On the tails of his inclusion in Lynne Cooke’s “Outliers and American Vanguard Art,” the presentation marks the largest group of Yoakum’s work assembled in New York since 1972, when the Whitney Museum of American Art staged a solo exhibition dedicated to his work. In conjunction with the presentation, the gallery will publish a major catalogue featuring a new text on the artist, archival material, and contributions from the Art Institute of Chicago, the Roger Brown Study Collection at the School of the Art Institute of Chicago, Intuit: The Center for Intuitive and Outsider Art, The Museum of Everything, Jeff Koons, and KAWS. The exhibition will be on view from June 20th through July 26th, 2019.
An artist of African American and Native American descent, Joseph Elmer Yoakum made drawings that describe a life spent traveling, first with the circus as a young man, then with the army during World War I, and later, alone hopping train cars in the American West – all before settling in Chicago, where he committed to a life of art making around 1962. A set of competing narratives seeks to account for the details of his life: per official documentation, Joseph Elmer Yoakum was born to John Yokum (a previous spelling of the family name) and Frances Wadlow on February 20th, 1890, in Ash Grove, Missouri.

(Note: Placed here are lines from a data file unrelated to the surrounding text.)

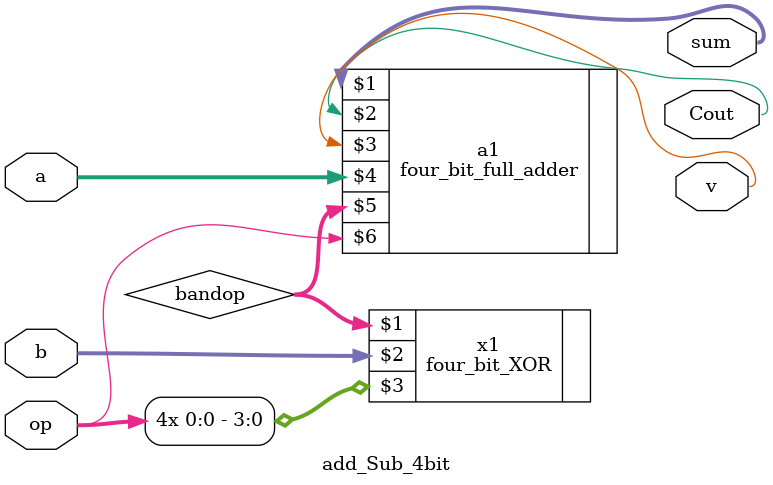
<source format=v>
module add_Sub_4bit(sum, Cout, v, a, b, op);

  input op; //op=0 adder ; op=1 substractor
  input [3:0] a;
  input [3:0] b;
  output [3:0] sum;
  output Cout, v;
  wire [3:0] bandop;
  //if do substractor, then invert b(bandop) 
  //by using b xor 1
  four_bit_XOR x1 (bandop, b, {op,op,op,op});
  //if do adder, bandop=b, op=0
  //if do substractor, bandop=-b, op=1
  four_bit_full_adder a1 (sum, Cout, v, a, bandop, op);

endmodule
</source>
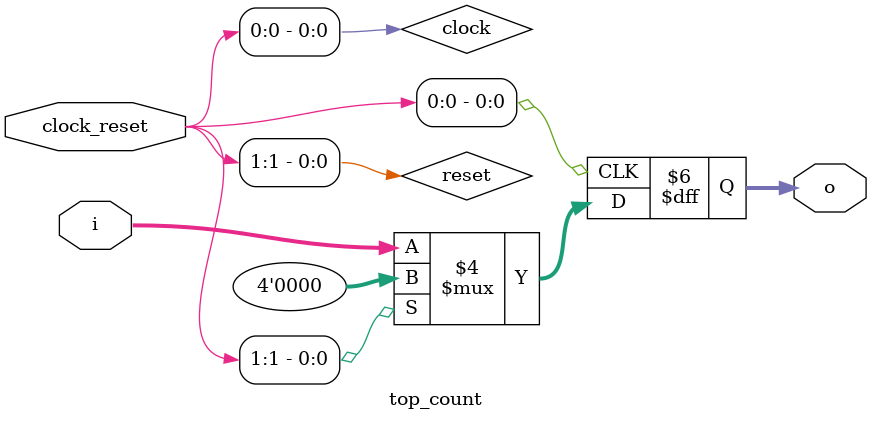
<source format=v>
module top(input wire [1:0] clock_reset, input wire [0:0] i, output wire [3:0] o);
   wire [7:0] od;
   wire [3:0] d;
   wire [3:0] q;
   assign o = od[3:0];
   top_count c0(.clock_reset(clock_reset), .i(d[3:0]), .o(q[3:0]));
   assign d = od[7:4];
   assign od = kernel_counter(clock_reset, i, q);
   function [7:0] kernel_counter(input reg [1:0] arg_0, input reg [0:0] arg_1, input reg [3:0] arg_2);
         reg [3:0] r0;
         reg [3:0] r1;
         reg [3:0] r2;
         reg [0:0] r3;
         reg [0:0] r4;
         reg [1:0] r5;
         reg [0:0] r6;
         reg [3:0] r7;
         reg [3:0] r8;
         reg [7:0] r9;
         localparam l0 = 4'b0001;
         localparam l1 = 4'b0000;
         localparam l2 = 4'b0000;
         begin
            r5 = arg_0;
            r3 = arg_1;
            r0 = arg_2;
            r1 = r0 + l0;
            r2 = r3 ? r1 : r0;
            r4 = r5[1:1];
            r6 = |r4;
            r7 = r6 ? l1 : r2;
            r8 = l2;
            r8[3:0] = r7;
            r9 = {r8, r0};
            kernel_counter = r9;
         end
   endfunction
endmodule
module top_count(input wire [1:0] clock_reset, input wire [3:0] i, output reg [3:0] o);
   wire  clock;
   wire  reset;
   assign clock = clock_reset[0];
   assign reset = clock_reset[1];
   initial begin
      o = 4'b0000;
   end
   always @(posedge clock) begin
      if (reset) begin
         o <= 4'b0000;
      end else begin
         o <= i;
      end
   end
endmodule

</source>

But according to Yoakum, he was born in 1888, “near the village of Window Rock, Arizona, in the Southwest territory before it were [sic] made the Navajo and Apache Indian reservation.” He often claimed Navajo heritage, referring to himself as “Na-va-JOE,” but his Native American heritage can rather be traced to the Cherokee Nation, through both of his parents. Many aspects of his biography remains similarly uncertain – such as his time spent traveling with the Ringling Brothers Circus, or his role as a billposter for Buffalo Bill Cody’s Wild West Show – and contribute to a picture of his life that rests between myth and fact.
Yoakum first settled in Chicago in the late 1920s, where he spent some thirty years working as a mechanic, carpenter, and railroad inspector, before dedicating his life to his art around 1962, at the age of 72. Yoakum relocated to a storefront on Chicago’s South Side in 1966, where he began the most productive period of his career. It was during this time that Yoakum developed his mature style: characterized by a densely patterned and radically flattened approach, Yoakum’s drawings often feature brightly colored geographies, gently moving streams, and complex layers of receding trees. Yoakum claimed to have traveled to each of the locations he drew – locations often denoted by a specific title in the top left quadrant of the page, much like a picture postcard – and that he pulled his compositions from memory. Though many expressed doubts about the truth of his claims, one of the artist’s biographers, Derrel B. DePasse, found that Yoakum had indeed visited may of the places his drawings depict.
John Hopgood, an instructor at Chicago State College, happened upon Yoakum’s studio in 1967, and immediately recognized the quality of his work. Hopgood organized Yoakum’s first show at The Whole, a coffee shop in the basement of St. Bartholomew’s Church of Englewood, and secured him representation with the Edward Sherbeyn Gallery, which staged a second exhibition of his work in 1968. This exhibition caught the attention of Whitney Halstead, a professor at the School of the Art Institute of Chicago, who became Yoakum’s greatest champion. Halstead’s students at the time were a group of artists who came to be known as the Chicago Imagists, and included Roger Brown, Gladys Nilsson, Jim Nutt, Ed Paschke, and Christina Ramberg, many of whom championed, collected, and drew inspiration from Yoakum’s work. Indeed, as Roger Brown described, finding Yoakum “was like finding [Henri] Rousseau in our own backyard." Yoakum’s success ballooned from there, culminating in a major solo presentation at the Whitney Museum of American Art, curated by Marcia Tucker, which opened just a month before Yoakum died.